UITGELICHTE TEKST:
:::

Wat aan de verdachte onder 1 en 2 meer of anders is ten laste gelegd dan hier als bewezen is aangenomen, is niet bewezen. De verdachte moet hiervan worden vrijgesproken.
8 Beslissing
De rechtbank:
Verklaart bewezen dat de verdachte de onder 1 en 2 ten laste gelegde feiten heeft begaan zoals hiervoor onder 3.4. weergegeven.
Verklaart niet bewezen wat aan de verdachte meer of anders is ten laste gelegd dan hierboven als bewezen is aangenomen en spreekt hem daarvan vrij.
Bepaalt dat de bewezen verklaarde feiten de hierboven onder 4. vermelde strafbare feiten opleveren.
Verklaart de verdachte hiervoor strafbaar.

:::

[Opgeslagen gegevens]
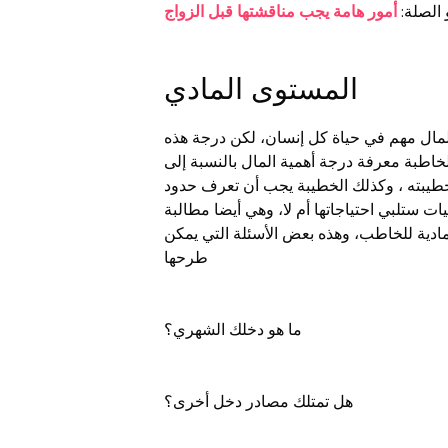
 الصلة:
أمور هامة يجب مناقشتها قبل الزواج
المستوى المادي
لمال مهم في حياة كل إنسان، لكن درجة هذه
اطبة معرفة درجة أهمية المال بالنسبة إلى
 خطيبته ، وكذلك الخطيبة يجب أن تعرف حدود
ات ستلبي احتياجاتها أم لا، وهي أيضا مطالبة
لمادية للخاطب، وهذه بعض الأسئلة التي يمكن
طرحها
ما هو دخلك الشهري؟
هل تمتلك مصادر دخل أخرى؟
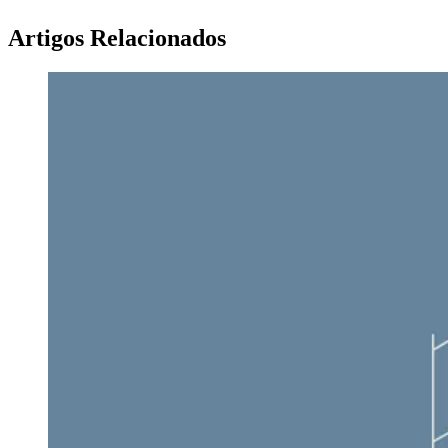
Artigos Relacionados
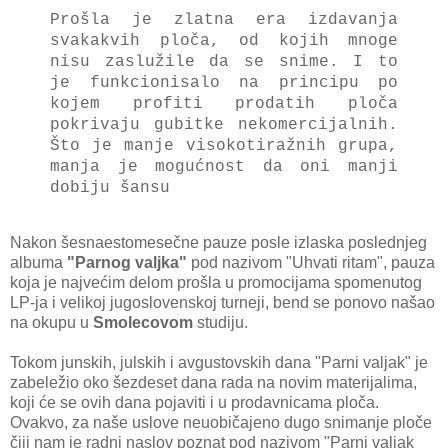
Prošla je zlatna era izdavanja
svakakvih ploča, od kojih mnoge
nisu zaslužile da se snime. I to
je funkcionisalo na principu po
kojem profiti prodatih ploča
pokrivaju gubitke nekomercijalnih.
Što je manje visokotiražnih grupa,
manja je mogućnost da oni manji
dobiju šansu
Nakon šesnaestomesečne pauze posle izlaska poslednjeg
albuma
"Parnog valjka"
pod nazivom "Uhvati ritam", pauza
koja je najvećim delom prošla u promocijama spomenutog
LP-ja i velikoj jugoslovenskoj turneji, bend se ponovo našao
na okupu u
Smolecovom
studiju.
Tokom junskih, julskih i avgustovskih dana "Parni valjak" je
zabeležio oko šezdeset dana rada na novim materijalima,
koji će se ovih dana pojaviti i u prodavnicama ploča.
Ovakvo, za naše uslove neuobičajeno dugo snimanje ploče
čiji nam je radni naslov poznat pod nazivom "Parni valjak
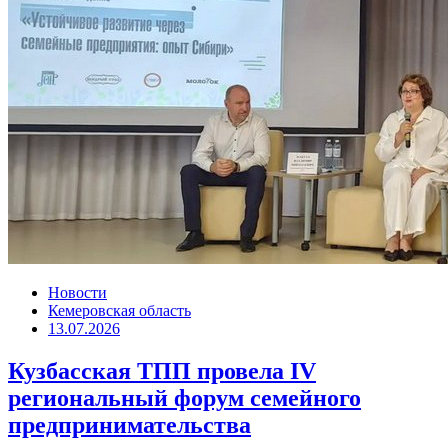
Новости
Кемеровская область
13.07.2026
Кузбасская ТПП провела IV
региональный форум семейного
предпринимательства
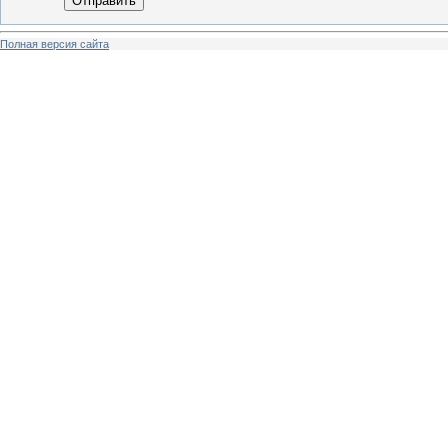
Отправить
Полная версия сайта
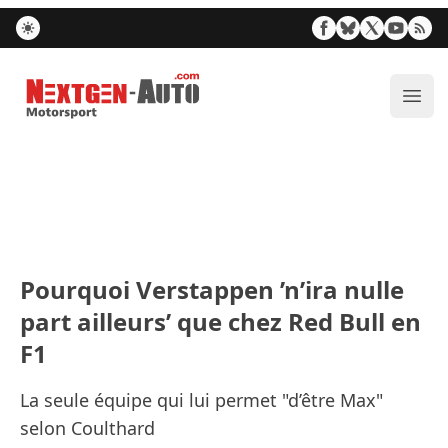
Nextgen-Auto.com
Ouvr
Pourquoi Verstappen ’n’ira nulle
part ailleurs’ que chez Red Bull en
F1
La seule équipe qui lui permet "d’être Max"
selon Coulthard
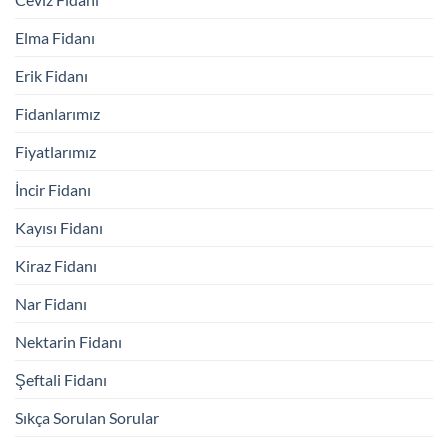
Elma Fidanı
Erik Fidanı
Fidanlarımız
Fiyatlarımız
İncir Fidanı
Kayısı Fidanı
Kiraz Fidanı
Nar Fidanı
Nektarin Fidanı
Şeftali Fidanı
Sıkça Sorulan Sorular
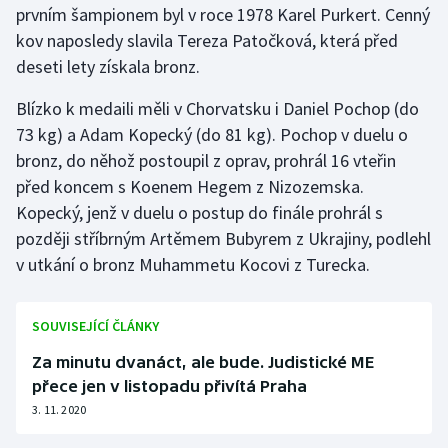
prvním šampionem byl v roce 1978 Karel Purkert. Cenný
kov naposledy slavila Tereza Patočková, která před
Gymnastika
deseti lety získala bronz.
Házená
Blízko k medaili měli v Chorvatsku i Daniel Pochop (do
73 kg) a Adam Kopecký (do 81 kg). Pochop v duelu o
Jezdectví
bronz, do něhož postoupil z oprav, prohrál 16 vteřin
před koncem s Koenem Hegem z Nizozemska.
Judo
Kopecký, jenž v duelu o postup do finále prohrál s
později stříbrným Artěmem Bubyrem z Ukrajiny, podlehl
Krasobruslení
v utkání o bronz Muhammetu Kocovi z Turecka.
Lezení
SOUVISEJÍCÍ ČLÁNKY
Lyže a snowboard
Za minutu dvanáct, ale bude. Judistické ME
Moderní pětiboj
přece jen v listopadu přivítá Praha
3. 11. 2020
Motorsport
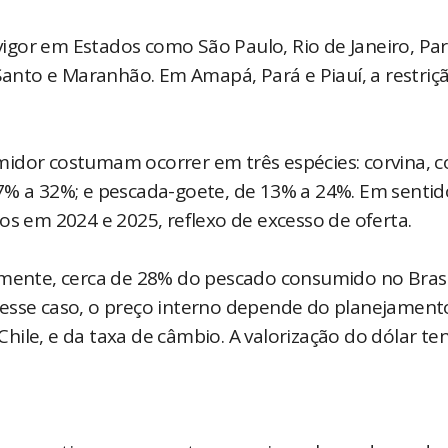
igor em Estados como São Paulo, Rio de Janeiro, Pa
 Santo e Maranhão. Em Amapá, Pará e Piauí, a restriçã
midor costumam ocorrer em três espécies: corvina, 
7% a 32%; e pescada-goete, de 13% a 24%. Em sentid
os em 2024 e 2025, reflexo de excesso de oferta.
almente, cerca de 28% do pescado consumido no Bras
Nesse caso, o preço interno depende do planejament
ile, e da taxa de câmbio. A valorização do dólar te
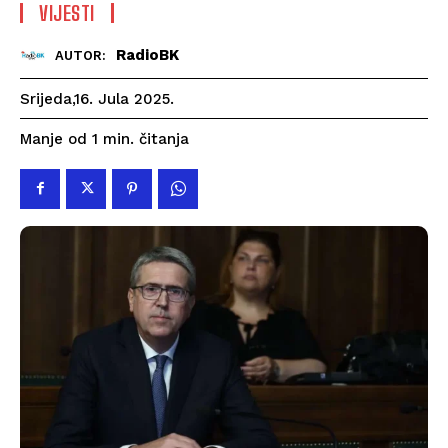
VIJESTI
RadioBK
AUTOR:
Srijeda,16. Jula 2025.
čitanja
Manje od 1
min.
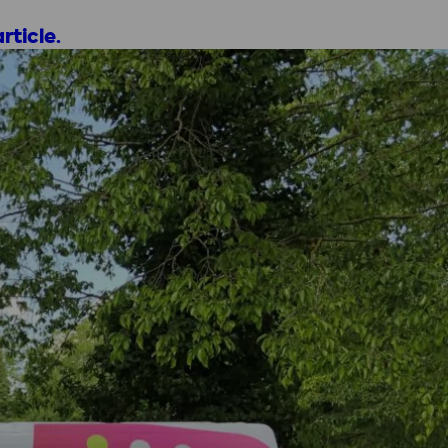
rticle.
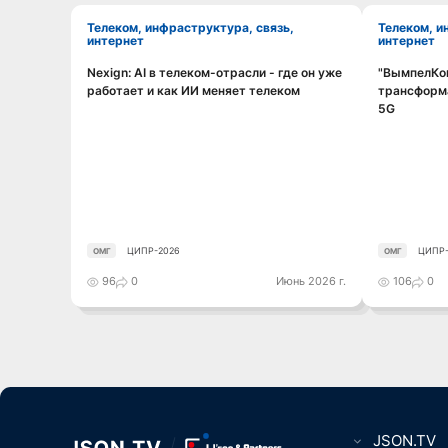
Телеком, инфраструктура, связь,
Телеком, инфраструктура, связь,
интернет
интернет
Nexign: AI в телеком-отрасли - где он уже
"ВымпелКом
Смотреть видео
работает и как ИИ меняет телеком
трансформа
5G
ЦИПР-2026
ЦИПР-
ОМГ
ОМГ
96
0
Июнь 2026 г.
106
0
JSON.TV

:::

Kun je het vonnis van de rechtbank verder schrijven, te beginnen na de zin "Verklaart de verdachte hiervoor strafbaar."? De gegevens heb je hiervoor niet nodig.

ANTWOORD:
Veroordeelt de verdachte tot het verrichten van 200 (tweehonderd) uren taakstraf die bestaat uit het verrichten van onbetaalde arbeid, bij het niet of niet naar behoren verrichten daarvan te vervangen door 100 dagen hechtenis.
Bepaalt dat de tijd die de verdachte vóór de tenuitvoerlegging van dit vonnis in verzekering heeft doorgebracht, bij de tenuitvoerlegging van de opgelegde taakstraf in mindering wordt gebracht, met dien verstande dat voor elke dag die de verdachte in verzekering heeft doorgebracht twee uren taakstraf, subsidiair één dag hechtenis, in mindering worden gebracht.
Veroordeelt de verdachte tot een gevangenisstraf voor de duur van 2 (twee) maanden, met bevel dat deze straf niet ten uitvoer zal worden gelegd, tenzij de rechter later anders mocht gelasten op grond dat de verdachte voor het einde van de op twee jaren bepaalde proeftijd zich aan een strafbaar feit heeft schuldig gemaakt.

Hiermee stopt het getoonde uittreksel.